Obviously, he left some things open to interpretation, so your mileage may differ.

And from the Associated Press:

"Evangelical pastor Rick Warren, whose participation drew criticism from liberals and gay rights groups, directly invoked Jesus as expected in his invocation, but did so personally.

"I humbly ask this in the name of the one who changed my life," he prayed.

He also quoted from the most important prayer in Judaism, the Sh'ma, when he said, "Hear O Israel, the Lord is our God. The Lord is One," and he called God "the compassionate and merciful one," a phrase from Muslim devotion.

"His was as inclusive a prayer as an evangelical can give," said Richard Mouw, president of Fuller Theological Seminary, a leading evangelical school in Pasadena, Calif."

Wouldn't it have been so much better if, in stead of saying:

"We are a nation of Christians and Muslims, Jews and Hindus — and non-believers."

Obama had said:

"We are a nation of Christians and Muslims, Jews, Hindus and Brights."

The term is tightly defined and has a more positive connotation than most others!

"We are a nation of Christians and Muslims, Jews and Hindus — and non-believers."

Reading Melissa Etheridge's Huffington Post on Rick Warren, and then seeing that Warren's speech really did turn out OK for what it was, and then* hearing our new President include folks who share my philosophy on religion.. well, all I can see is that it gave me chills.

I am So Grateful today.

Glad I found your site, as well. I look forward to more reading here.

* I had to catch everything afterward as my internet connection at work chose Noon as the time it would go down. {sigh} :)

I doubt that many people are familiar with the term 'Brights' (speaking as a member), and many of those who do associate it with Dawkins' 'in-your-face' attitude.

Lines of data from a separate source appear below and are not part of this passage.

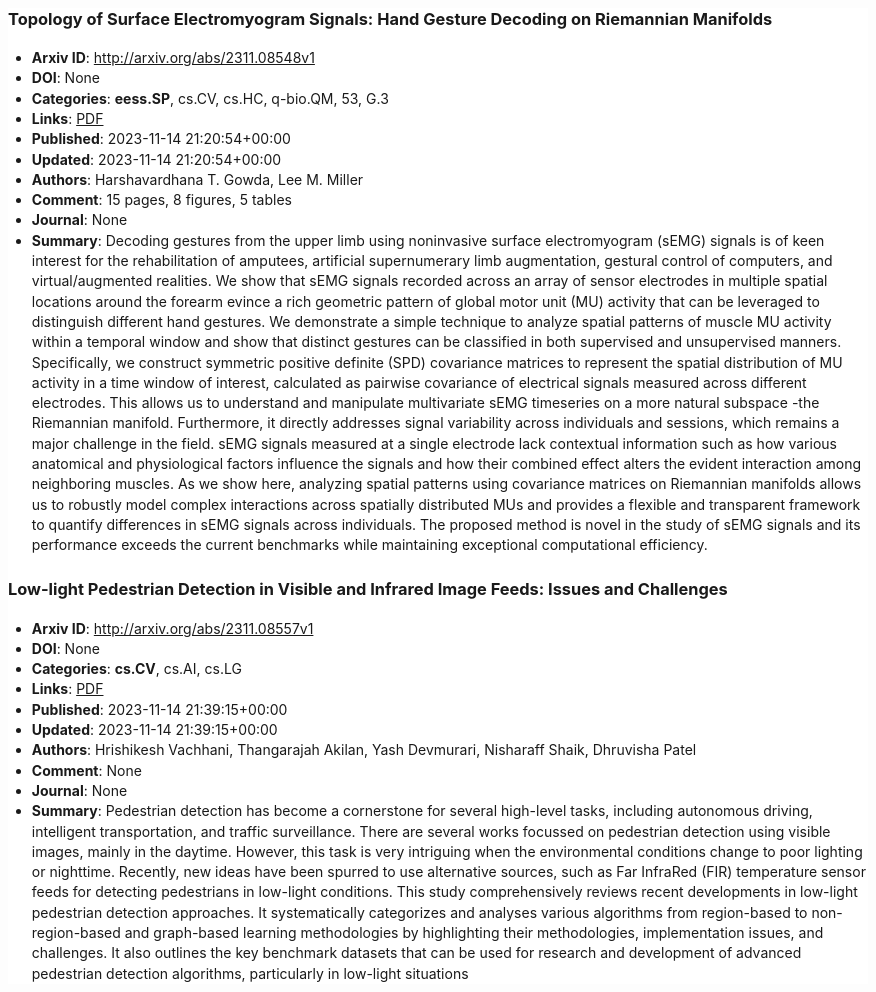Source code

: 

### Topology of Surface Electromyogram Signals: Hand Gesture Decoding on Riemannian Manifolds
- **Arxiv ID**: http://arxiv.org/abs/2311.08548v1
- **DOI**: None
- **Categories**: **eess.SP**, cs.CV, cs.HC, q-bio.QM, 53, G.3
- **Links**: [PDF](http://arxiv.org/pdf/2311.08548v1)
- **Published**: 2023-11-14 21:20:54+00:00
- **Updated**: 2023-11-14 21:20:54+00:00
- **Authors**: Harshavardhana T. Gowda, Lee M. Miller
- **Comment**: 15 pages, 8 figures, 5 tables
- **Journal**: None
- **Summary**: Decoding gestures from the upper limb using noninvasive surface electromyogram (sEMG) signals is of keen interest for the rehabilitation of amputees, artificial supernumerary limb augmentation, gestural control of computers, and virtual/augmented realities. We show that sEMG signals recorded across an array of sensor electrodes in multiple spatial locations around the forearm evince a rich geometric pattern of global motor unit (MU) activity that can be leveraged to distinguish different hand gestures. We demonstrate a simple technique to analyze spatial patterns of muscle MU activity within a temporal window and show that distinct gestures can be classified in both supervised and unsupervised manners. Specifically, we construct symmetric positive definite (SPD) covariance matrices to represent the spatial distribution of MU activity in a time window of interest, calculated as pairwise covariance of electrical signals measured across different electrodes. This allows us to understand and manipulate multivariate sEMG timeseries on a more natural subspace -the Riemannian manifold. Furthermore, it directly addresses signal variability across individuals and sessions, which remains a major challenge in the field. sEMG signals measured at a single electrode lack contextual information such as how various anatomical and physiological factors influence the signals and how their combined effect alters the evident interaction among neighboring muscles. As we show here, analyzing spatial patterns using covariance matrices on Riemannian manifolds allows us to robustly model complex interactions across spatially distributed MUs and provides a flexible and transparent framework to quantify differences in sEMG signals across individuals. The proposed method is novel in the study of sEMG signals and its performance exceeds the current benchmarks while maintaining exceptional computational efficiency.



### Low-light Pedestrian Detection in Visible and Infrared Image Feeds: Issues and Challenges
- **Arxiv ID**: http://arxiv.org/abs/2311.08557v1
- **DOI**: None
- **Categories**: **cs.CV**, cs.AI, cs.LG
- **Links**: [PDF](http://arxiv.org/pdf/2311.08557v1)
- **Published**: 2023-11-14 21:39:15+00:00
- **Updated**: 2023-11-14 21:39:15+00:00
- **Authors**: Hrishikesh Vachhani, Thangarajah Akilan, Yash Devmurari, Nisharaff Shaik, Dhruvisha Patel
- **Comment**: None
- **Journal**: None
- **Summary**: Pedestrian detection has become a cornerstone for several high-level tasks, including autonomous driving, intelligent transportation, and traffic surveillance. There are several works focussed on pedestrian detection using visible images, mainly in the daytime. However, this task is very intriguing when the environmental conditions change to poor lighting or nighttime. Recently, new ideas have been spurred to use alternative sources, such as Far InfraRed (FIR) temperature sensor feeds for detecting pedestrians in low-light conditions. This study comprehensively reviews recent developments in low-light pedestrian detection approaches. It systematically categorizes and analyses various algorithms from region-based to non-region-based and graph-based learning methodologies by highlighting their methodologies, implementation issues, and challenges. It also outlines the key benchmark datasets that can be used for research and development of advanced pedestrian detection algorithms, particularly in low-light situations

A fellow 'bright' responding -- rare indeed. Prior to the address, actually well before this special event, I began drafting a letter to the newly elected President regarding my concern that he had not clearly explained, to my satisfaction at least, to what extent his personal belief in God would effect his directives.
Non-believers and agnostics have had to endure eons of overzealous religiousness but the Bush years proved to be a horrendous assault on American humanists.
With one line, one Eric noted...
"We are a nation of Christians and Muslims, Jews and Hindus — and non-believers."
I was able to delete both the draft and my concerns.